= Stephen Pegler =

British industrialist (1852–1937)

Stephen Pegler (1852–1937) was a British industrialist and pioneer in the rubber industry, as well as a photographer. His early colour photographs (autochromes) are now kept in the Bassetlaw Museum in Retford, Nottinghamshire and are said to be the largest collection of Autochromes in the UK by one photographer.

==Personal life==
Stephen Francis Pegler (1852-1937) was born in Bowdon, Cheshire, the son of Alfred Pegler, the founder of the Northern Rubber Company, and his wife Elizabeth Selina Pegler (nee Partridge). He had an older sister Josephine, and a younger brother Francis (Frank). In the 1861 census, Stephen was 8 years old and living with his father and mother, grandmother Susannah Oatavis Pegler 72, sister and brother in London, where his father was a foreign merchant. In the 1881 Census, he was 27 and living in Retford. He and his brother were working in the family business. In 1899 the brothers set up Pegler Brothers and Co.

He married Ethel Healey (1860–1886) but was widowed early. He had one child, Dorothy Ethel Pegler
(1886–1939). The family lived at Grade II* Amcott House, Grove Street, Retford (now the site of Bassetlaw Museum). Stephen retired from business in 1907 and continued living with his mother and sister after his father's death. He was actively involved in Retford civic life, being mayor of the borough of East Retford on three occasions. He died in East Retford in 1937 at the age of 85.
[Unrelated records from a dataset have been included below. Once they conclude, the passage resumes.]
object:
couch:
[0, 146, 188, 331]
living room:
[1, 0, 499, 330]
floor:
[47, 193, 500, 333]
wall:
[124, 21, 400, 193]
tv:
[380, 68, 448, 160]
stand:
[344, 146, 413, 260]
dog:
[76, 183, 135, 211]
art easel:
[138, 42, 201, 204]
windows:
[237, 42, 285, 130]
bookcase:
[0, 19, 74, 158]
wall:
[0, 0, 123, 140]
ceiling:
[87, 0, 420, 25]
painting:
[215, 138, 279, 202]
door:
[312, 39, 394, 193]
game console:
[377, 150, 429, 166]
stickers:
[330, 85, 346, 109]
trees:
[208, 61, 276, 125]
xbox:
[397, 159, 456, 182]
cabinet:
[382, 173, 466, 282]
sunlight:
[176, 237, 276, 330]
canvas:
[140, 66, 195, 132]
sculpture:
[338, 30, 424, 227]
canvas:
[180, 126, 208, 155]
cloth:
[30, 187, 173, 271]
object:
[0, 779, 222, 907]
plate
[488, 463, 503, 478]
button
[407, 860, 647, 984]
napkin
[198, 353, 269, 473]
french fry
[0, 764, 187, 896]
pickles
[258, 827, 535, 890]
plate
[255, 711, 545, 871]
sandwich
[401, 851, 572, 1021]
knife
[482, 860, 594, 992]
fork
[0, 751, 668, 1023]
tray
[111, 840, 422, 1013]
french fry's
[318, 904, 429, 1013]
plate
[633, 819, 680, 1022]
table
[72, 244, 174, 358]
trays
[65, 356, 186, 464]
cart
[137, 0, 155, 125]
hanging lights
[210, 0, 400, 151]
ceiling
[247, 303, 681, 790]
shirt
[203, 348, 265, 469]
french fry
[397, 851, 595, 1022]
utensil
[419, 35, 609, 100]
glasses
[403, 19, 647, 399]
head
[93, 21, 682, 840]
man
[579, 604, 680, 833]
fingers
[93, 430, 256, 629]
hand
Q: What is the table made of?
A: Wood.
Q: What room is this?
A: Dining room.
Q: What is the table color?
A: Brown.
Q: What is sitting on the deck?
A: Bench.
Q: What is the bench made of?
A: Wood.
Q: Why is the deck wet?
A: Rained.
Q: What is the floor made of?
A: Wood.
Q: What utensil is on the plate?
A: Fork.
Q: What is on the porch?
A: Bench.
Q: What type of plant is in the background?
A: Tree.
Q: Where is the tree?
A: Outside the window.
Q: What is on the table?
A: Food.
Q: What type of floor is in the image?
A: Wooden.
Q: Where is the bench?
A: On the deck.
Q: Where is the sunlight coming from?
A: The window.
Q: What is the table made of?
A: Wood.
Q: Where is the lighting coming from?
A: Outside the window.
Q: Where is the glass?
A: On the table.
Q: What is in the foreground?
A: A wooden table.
He was the uncle of Alan Pegler.

==Photography==
Stephen Pegler was a successful industrialist but is best known for his autochromes, a form of early colour photograph. His photographs date from around 1910 up to his death in the 1930s. They show everyday life in and around Retford including picnics, processions, outings, sports, gardens, interiors, shop windows, the markets, events at the Town Hall, farms and celebrations of national events. There are portraits of members of his family as well as other people such as Mr Snowden, the road-sweeper; a girl collecting milk; a pot-walloper in the Market Square; an ambulance team; members of the Corporation assembled to celebrate the 1911 coronation.

Pegler began taking photographs with a simple black and white camera before moving to a stereoscopic camera. In 1910, he became interested in the autochrome process in which he was to become a pioneer. In 1915 he became a Fellow of the Royal Photographic Society.

Pegler's photographic collection is now housed at the Bassetlaw Museum, which has over 800 Autochromes. It has been assembled from various sources, including a house in Bolham Lane, which had been bought by Pegler for his retired housekeeper. Later, money was raised to buy more of his photographs. Over 100 plates were bought in 2017. The Pegler collection held at Bassetlaw Museum is said to be the largest collections of autochromes by one photographer in the UK.

Some of his Autochromes are held in the Welbeck Estate collection, and some are owned by Burtons the Butchers. A few examples are

==Books==
- A Colourful Past: The Autochromes of Stephen Pegler, Katherine Ashton and Derek Taylor, Bassetlaw Museum, 2010.